Serves 8 to 12
This recipe calls for 6 cups of cooked wheat berries, although 6 cups of another cooked grain such as brown rice, quinoa, pearl barley, or bulgur can be substituted for the wheat berries. Be aware that the cooking times for whole grains vary. The procedures and cooking times for other whole grains can be found at the Whole Grains Council .

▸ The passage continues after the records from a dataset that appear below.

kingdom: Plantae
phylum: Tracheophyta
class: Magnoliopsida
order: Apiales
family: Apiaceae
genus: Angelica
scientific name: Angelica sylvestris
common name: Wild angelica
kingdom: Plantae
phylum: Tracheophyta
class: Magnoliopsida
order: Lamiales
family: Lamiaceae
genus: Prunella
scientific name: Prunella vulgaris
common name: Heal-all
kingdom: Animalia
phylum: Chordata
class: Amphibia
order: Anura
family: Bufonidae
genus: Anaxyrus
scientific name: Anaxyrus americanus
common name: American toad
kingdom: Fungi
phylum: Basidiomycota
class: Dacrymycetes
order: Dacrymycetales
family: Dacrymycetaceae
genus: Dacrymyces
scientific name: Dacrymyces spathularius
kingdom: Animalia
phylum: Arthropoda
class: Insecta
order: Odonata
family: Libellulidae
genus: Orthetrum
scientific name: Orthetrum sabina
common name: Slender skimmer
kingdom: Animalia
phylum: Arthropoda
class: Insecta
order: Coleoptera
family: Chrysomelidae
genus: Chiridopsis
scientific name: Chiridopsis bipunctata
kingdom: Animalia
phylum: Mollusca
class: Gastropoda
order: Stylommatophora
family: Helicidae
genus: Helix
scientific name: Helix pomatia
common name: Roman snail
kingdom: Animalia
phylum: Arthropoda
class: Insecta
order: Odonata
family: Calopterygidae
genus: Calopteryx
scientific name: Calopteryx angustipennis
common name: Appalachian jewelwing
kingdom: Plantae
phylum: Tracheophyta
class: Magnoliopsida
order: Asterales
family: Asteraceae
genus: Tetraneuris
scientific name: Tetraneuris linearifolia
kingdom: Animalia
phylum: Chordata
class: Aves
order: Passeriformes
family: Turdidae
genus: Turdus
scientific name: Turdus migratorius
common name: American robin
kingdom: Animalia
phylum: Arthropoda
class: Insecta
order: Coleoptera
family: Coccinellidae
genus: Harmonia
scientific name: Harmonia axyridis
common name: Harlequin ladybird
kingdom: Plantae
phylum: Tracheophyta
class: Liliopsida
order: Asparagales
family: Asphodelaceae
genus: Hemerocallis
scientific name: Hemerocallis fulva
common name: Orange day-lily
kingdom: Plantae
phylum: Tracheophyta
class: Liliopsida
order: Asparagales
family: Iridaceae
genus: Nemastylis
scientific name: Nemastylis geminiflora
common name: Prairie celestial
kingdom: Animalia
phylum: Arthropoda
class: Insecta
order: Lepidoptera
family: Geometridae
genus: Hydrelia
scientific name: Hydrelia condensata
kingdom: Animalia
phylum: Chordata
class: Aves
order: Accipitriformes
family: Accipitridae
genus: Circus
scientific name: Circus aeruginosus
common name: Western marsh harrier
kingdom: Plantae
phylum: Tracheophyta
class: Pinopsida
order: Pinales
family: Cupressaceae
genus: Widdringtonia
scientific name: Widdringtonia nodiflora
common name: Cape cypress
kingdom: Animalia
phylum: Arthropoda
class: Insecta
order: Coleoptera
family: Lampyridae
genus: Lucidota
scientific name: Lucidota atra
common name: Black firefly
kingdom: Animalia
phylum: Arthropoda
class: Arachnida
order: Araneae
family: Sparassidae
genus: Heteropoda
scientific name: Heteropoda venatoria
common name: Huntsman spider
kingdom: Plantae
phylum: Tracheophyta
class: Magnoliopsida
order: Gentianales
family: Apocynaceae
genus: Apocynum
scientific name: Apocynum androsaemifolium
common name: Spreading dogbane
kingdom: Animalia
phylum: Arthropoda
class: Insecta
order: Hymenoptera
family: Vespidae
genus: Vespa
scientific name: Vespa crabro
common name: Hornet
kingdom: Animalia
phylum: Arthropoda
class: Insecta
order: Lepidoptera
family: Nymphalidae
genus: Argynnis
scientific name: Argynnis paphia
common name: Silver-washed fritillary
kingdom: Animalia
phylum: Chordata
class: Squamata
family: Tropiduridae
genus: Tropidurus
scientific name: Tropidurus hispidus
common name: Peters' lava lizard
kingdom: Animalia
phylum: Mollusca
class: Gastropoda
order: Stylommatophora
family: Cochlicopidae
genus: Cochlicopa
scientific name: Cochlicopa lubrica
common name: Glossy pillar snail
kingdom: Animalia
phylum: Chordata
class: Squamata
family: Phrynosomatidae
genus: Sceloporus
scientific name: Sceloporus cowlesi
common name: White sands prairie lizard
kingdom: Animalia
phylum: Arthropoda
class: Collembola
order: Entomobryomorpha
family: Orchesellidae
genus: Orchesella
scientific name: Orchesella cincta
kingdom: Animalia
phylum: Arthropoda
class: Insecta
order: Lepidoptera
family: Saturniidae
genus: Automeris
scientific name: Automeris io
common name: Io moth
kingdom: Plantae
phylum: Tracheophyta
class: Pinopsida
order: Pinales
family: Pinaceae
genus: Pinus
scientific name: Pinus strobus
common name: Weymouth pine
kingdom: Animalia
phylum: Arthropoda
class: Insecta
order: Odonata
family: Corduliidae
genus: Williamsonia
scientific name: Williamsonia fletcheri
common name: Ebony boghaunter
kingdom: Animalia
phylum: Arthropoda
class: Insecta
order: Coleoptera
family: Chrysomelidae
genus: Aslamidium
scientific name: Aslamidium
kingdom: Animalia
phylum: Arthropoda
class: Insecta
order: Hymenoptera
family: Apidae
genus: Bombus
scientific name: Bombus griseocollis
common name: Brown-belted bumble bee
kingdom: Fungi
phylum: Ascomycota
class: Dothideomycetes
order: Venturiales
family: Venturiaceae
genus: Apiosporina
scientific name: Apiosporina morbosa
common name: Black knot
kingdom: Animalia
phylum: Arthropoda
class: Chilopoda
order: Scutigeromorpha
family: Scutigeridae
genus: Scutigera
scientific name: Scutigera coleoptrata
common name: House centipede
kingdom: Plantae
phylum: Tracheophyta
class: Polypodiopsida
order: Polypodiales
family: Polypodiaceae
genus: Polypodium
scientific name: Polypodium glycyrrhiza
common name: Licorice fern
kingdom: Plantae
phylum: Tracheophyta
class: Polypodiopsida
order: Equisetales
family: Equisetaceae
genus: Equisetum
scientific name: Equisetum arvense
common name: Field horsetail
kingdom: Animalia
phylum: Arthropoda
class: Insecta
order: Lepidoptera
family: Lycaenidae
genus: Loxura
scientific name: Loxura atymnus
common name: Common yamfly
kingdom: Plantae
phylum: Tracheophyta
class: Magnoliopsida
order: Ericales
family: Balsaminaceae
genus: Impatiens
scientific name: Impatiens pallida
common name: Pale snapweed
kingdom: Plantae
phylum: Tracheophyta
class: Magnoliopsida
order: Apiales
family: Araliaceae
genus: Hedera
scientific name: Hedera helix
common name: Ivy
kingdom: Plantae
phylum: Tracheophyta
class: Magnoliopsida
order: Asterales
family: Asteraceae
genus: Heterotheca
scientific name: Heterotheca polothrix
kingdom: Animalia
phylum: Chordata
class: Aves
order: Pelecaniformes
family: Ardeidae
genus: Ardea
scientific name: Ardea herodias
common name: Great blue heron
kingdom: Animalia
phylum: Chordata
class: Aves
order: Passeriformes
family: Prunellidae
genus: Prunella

Place the wheat berries in a large saucepan and with enough water to cover the berries by a few inches. Bring to a boil, lower to a simmer, cover and cook for 45 minutes. Taste and see if the wheat berry is cooked. You want a soft, but still chewy texture. If desired, cover and cook for 15 to 30 more minutes until the desired texture is reached. Drain off the water and allow the wheat berries to cool to room temperature.
2 cups wheat berries
1/2 cup dried cranberries or dried cherries
1 medium carrot, peeled and finely chopped
1 rib celery, finely chopped
1 medium apple, unpeeled, cored and finely chopped
1/4 cup chopped fresh parsley
2 scallions, white and green parts, finely chopped
2 cloves garlic, minced
1/4 cup extra-virgin olive oil
2 tablespoons fresh lemon juice
2 tablespoons soy sauce or tamari
Salt and fresh ground black pepper to taste
Meanwhile, combine dried fruit, carrot, celery, apple, parsley, scallion, garlic, olive oil, lemon juice, and soy sauce, tossing thoroughly to mix. Stir in the cooled wheat berries and add salt and black pepper to taste. Serve at room temperature or store in the refrigerator until served.